Jean-Emmanuel Medina, après avoir obtenu un doctorat en droit international en 2010, il décide de devenir avocat. Il prête serment en Alsace puis s’installe au Barreau de Strasbourg. En 2017, il co-fonde les Éditions Kapaz.
J-64 avant confinement (13 janvier 2020)
Mes parents sont venus pour quelques jours en Alsace.
Nous avions tous hâte de nous retrouver car nous n’avions pas passé les fêtes de fin d’années ensemble.
De leur côté, les enfants attendaient l’arrivée de leurs grands-parents car avec eux, les jouets allaient pleuvoir ! Une avalanche de papiers, de cartons, de plaisirs sous toutes leurs formes et autant de souhaits exaucés.
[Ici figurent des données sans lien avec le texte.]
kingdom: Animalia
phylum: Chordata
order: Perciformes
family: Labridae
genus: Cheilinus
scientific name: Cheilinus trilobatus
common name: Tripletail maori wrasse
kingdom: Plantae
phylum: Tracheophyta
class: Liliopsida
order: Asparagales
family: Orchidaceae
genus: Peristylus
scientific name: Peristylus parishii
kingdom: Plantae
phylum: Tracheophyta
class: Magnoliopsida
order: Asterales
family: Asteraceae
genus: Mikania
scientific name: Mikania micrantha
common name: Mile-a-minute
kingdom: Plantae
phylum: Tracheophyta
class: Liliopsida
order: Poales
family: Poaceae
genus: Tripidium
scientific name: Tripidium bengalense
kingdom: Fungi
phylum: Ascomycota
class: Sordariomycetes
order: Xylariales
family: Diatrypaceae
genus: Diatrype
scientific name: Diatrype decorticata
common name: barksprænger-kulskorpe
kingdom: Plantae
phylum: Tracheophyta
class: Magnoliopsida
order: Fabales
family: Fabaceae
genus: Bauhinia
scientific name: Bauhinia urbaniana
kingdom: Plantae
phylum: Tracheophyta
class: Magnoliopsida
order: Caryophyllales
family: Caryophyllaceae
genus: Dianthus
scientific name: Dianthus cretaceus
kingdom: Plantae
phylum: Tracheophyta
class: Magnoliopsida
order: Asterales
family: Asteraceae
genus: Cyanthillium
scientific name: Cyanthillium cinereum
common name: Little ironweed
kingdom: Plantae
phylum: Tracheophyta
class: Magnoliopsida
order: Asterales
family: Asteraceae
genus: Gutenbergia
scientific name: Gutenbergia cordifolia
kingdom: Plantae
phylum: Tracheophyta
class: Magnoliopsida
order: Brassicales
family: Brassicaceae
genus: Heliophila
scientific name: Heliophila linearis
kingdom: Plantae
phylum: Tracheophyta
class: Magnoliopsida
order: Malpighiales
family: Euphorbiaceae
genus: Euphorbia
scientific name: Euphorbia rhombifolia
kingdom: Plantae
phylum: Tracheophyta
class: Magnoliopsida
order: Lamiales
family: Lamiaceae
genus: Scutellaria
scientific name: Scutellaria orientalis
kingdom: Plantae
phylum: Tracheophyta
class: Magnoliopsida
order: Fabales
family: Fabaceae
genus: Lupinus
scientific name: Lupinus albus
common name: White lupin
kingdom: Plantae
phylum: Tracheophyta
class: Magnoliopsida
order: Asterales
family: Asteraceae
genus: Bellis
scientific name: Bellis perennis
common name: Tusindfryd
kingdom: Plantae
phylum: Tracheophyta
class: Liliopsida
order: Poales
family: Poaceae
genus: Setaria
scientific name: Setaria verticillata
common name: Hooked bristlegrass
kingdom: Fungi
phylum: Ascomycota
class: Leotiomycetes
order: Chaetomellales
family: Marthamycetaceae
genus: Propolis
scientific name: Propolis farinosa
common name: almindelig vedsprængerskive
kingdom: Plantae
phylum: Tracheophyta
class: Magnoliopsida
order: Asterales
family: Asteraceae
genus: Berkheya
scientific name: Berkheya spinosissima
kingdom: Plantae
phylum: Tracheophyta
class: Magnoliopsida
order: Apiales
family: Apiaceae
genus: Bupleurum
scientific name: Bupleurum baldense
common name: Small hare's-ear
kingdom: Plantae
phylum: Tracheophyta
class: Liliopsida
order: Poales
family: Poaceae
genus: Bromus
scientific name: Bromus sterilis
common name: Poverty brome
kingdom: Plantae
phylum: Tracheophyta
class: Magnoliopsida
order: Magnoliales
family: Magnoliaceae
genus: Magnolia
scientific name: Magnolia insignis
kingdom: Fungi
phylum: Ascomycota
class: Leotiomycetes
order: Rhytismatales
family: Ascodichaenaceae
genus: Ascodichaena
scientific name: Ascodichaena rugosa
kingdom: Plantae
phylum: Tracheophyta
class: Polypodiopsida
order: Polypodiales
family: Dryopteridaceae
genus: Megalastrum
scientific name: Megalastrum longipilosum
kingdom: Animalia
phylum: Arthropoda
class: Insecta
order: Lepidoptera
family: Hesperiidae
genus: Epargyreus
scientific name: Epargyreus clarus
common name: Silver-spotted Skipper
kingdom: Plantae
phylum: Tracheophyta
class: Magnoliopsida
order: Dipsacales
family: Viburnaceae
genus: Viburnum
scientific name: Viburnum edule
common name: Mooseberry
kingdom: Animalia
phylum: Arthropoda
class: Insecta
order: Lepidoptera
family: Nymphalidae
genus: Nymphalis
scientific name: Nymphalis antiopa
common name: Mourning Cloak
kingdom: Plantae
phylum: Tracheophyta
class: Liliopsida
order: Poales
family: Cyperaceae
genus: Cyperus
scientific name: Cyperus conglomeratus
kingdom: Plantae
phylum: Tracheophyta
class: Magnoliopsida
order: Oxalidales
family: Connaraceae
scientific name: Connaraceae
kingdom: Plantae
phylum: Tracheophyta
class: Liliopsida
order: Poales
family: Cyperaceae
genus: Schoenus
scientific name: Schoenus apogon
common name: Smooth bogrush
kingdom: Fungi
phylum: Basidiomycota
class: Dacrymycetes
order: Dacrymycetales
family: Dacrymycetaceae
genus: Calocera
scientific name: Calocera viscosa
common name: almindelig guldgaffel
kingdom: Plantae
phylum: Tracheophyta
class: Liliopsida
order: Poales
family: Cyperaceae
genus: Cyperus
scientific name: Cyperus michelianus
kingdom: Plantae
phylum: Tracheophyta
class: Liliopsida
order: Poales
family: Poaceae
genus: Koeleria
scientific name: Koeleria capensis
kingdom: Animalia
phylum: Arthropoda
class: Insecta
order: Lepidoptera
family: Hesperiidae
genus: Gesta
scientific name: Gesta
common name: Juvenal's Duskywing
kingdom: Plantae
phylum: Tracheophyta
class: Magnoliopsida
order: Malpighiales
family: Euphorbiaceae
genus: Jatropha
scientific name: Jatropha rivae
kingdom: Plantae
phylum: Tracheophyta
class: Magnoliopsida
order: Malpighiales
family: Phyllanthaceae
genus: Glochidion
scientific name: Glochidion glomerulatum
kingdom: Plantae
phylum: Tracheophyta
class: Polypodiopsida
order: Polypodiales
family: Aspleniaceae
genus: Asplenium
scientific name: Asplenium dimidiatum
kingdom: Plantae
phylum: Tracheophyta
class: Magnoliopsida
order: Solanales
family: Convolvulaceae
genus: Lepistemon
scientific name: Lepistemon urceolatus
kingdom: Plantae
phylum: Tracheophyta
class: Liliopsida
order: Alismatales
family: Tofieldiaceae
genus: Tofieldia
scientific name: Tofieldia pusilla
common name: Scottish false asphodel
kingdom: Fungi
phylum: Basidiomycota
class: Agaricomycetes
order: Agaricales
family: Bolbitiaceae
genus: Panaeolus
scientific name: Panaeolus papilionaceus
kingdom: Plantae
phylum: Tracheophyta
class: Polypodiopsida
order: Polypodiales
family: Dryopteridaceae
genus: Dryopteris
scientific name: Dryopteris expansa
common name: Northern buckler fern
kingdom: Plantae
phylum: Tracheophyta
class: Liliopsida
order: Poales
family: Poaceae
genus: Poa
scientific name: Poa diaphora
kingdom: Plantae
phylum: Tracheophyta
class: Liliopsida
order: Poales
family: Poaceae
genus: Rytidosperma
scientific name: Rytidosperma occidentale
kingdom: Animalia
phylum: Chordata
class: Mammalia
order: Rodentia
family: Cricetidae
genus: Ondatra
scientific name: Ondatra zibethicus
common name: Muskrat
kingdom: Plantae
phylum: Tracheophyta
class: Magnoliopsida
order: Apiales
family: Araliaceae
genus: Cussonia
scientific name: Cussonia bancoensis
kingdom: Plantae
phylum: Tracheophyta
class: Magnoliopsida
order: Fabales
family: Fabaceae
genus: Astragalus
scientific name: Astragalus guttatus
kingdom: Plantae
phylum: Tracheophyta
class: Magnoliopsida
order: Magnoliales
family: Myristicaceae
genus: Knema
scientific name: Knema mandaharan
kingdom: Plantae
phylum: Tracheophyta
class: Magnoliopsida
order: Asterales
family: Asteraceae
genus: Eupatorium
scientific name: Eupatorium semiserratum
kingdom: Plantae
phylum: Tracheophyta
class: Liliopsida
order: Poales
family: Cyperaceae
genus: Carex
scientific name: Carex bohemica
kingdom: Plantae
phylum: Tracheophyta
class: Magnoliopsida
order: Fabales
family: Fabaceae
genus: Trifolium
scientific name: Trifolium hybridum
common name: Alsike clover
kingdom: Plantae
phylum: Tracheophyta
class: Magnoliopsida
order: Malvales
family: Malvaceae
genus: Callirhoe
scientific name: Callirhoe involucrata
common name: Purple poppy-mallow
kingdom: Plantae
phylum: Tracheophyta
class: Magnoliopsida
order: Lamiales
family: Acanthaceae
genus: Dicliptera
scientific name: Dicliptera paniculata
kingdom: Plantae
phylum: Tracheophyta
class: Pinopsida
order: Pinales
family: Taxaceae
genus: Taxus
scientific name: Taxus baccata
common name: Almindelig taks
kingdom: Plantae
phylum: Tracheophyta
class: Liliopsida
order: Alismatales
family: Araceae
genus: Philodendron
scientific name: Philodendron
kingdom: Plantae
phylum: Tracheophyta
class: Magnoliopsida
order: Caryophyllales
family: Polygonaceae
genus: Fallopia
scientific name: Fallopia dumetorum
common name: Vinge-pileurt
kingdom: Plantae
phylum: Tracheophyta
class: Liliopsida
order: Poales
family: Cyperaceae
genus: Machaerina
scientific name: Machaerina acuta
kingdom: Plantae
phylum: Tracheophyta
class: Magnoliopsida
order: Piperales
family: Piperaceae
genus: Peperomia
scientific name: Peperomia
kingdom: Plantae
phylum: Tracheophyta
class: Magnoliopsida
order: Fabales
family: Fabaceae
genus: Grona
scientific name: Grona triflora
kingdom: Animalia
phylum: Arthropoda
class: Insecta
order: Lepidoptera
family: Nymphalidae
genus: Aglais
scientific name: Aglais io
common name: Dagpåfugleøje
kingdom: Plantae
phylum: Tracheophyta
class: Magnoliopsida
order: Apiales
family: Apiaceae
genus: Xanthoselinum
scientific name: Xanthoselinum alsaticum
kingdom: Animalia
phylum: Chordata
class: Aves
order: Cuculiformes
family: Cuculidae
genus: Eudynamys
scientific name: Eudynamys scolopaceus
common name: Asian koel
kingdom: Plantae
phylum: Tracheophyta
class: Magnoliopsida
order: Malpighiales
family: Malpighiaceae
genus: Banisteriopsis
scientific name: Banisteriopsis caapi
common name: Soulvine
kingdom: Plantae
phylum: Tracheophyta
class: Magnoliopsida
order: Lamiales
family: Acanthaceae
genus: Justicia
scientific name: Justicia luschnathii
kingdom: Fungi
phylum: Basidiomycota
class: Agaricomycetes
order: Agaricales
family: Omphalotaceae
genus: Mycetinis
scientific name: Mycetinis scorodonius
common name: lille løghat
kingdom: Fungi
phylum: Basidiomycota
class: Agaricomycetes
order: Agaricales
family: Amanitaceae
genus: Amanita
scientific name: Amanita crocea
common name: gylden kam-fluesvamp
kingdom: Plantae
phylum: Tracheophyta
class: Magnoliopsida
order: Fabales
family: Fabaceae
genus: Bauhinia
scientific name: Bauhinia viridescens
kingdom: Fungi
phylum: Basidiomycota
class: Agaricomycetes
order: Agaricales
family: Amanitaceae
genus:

Et dire qu’à leur âge nous n’avions pas autant de choses…. Définitivement, cette idée me fait passer du côté des « vieux », mais en même temps à bientôt 40 ans, je sais bien que je ne suis définitivement plus un « jeune » !
J’interroge mon père et ma mère qui me confirment qu’ils gâtent bien leurs petits-enfants mais ils ne peuvent s’en vouloir, ils n’en ont que deux. Ce sont mes fils, l’aîné aura 5 ans fin mai et le second, 2 ans en septembre.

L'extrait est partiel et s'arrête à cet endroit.